The kernel's initial implementation for capabilities, had no support for any of the f?s. Which meant that nothing could ever get pE' != 0. For most users executing non-privileged applications this was fine: they were supposed to have pP'=pE'=0! However, legacy setuid-0 and processes run by root needed a mechanism to obtain pE' != 0.
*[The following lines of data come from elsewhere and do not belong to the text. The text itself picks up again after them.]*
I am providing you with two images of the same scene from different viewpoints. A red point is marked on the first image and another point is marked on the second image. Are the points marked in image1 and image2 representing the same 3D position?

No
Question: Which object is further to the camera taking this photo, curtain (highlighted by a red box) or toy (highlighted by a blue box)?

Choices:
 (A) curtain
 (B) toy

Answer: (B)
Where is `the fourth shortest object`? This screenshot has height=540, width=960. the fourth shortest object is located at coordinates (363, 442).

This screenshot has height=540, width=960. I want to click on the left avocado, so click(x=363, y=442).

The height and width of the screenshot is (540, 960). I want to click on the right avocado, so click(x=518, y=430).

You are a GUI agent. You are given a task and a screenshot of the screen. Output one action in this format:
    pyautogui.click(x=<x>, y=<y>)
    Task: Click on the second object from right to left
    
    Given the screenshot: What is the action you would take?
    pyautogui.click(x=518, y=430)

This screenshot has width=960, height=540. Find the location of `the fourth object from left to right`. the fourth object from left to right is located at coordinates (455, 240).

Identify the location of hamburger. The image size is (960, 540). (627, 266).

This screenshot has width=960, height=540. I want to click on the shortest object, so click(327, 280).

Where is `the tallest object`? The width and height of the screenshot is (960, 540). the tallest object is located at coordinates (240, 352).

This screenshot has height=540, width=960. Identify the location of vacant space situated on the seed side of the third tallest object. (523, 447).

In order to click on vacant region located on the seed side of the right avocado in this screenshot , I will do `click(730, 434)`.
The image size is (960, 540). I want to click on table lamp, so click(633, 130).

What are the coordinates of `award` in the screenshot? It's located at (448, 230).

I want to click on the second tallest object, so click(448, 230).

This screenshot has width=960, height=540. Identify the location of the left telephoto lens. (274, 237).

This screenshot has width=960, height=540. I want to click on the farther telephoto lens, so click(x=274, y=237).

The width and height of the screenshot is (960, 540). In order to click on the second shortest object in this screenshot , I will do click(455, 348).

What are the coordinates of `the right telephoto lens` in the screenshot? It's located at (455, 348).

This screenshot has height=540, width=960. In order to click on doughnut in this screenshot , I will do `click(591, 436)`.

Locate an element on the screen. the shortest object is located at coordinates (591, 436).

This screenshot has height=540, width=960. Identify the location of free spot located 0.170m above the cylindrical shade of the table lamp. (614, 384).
To emulate the superuser, the fateful decision (mine) was that the kernel gave all users pI=~0 (that is the potential to gain all privilege). Ignoring the special case of init - which had its capabilities specified in the kernel, the superuser concept could then be mapped by the following rules:

if (uid==0 or file-to-exec-is-setuid0) {

fE = fI = ~0;

fP = 0;

} else {

fI = fP = fE = 0;

}

If you follow the rules above you will see that this gives pE'=pP'=~0 to privileged programs. What this didn't do was offer any way for non-uid=0 processes to gain pE bits - they could never be capable() of anything. Non-root users getting capabilities is a key feature of the POSIX.1e model, but there was no need to hack in such a feature because we had an active effort underway to implement filesystem capabilities leveraging Andreas Grünbacher's extended attributes [and in my kernel sandbox filesystem capabilities worked fine: http://www.kernel.org/pub/linux/libs/security/linux-privs/old/ *-fcap but that is getting off-track].

Getting back to (1), the problem with this simple model was that as per POSIX.1e capset() allowed any unprivileged (pE=0) user to drop any pI bit, and that meant that any subsequently invoked setuid-0 program could be forced to only get access to a subset of all of the capabilities: pE' = pP' = (pI & fI)... This is how an unprivileged user could invoke setuid-0 sendmail and have its privilege dropping setuid() call fail.

One could argue that clearly every legacy privileged program had the same potential problem and it was judged, I particularly recall Ted Tso being a strong advocate, that we avoid this ASAP..! It turned out that with a simple change - a few lines of kernel code - one could eradicate this issue and this was the change that "crippled capabilities".

The change was as follows. Init would give all processes pI=0 (that is *no* inheritable potential for gaining any privilege, and nothing for an unprivileged user to drop). And the rules for uid-0 exec() mapping would be:

if (uid==0 or file-to-exec-is-setuid0) {

fE = fP = ~0;

fI = 0;

} else {

fI = fP = fE = 0;

}

If you follow the rules above you will see that this gives pE'=pP'=~0 to privileged programs just like the old mapping, but has no mechanism for an unprivileged user to influence it.

The more subtle issue (2) was that setuid(), and all of its very many variants, have very strange semantics with respect to capabilities. Nominally, for transitions not involving *uid=0, this class of system call simply changes the *uid of the current process or fails to. Its return value is a clear indication of whether the transition succeeded or not. If a transition involves *uid=0 then all sorts of subtle and hard to follow other things also occur...

With respect to capabilities, this system call can only return one status - success or not. For a process where one is capable(CAP_SETUID) then how does the calling application differentiate between 'just changed uid' and 'just changed uid, and dropped all privilege'? In a pure capability mode you want the former and in a legacy mode you want the latter. But in neither mode is any status value from the system call available to tell you that you got what you wanted. By suppressing the sendmail class of bugs we put off this subtle issue for another day... And I was still happy because filesystem capabilities worked fine in my sandbox etc. . Hopefully that explains what 'the sendmail bug' was.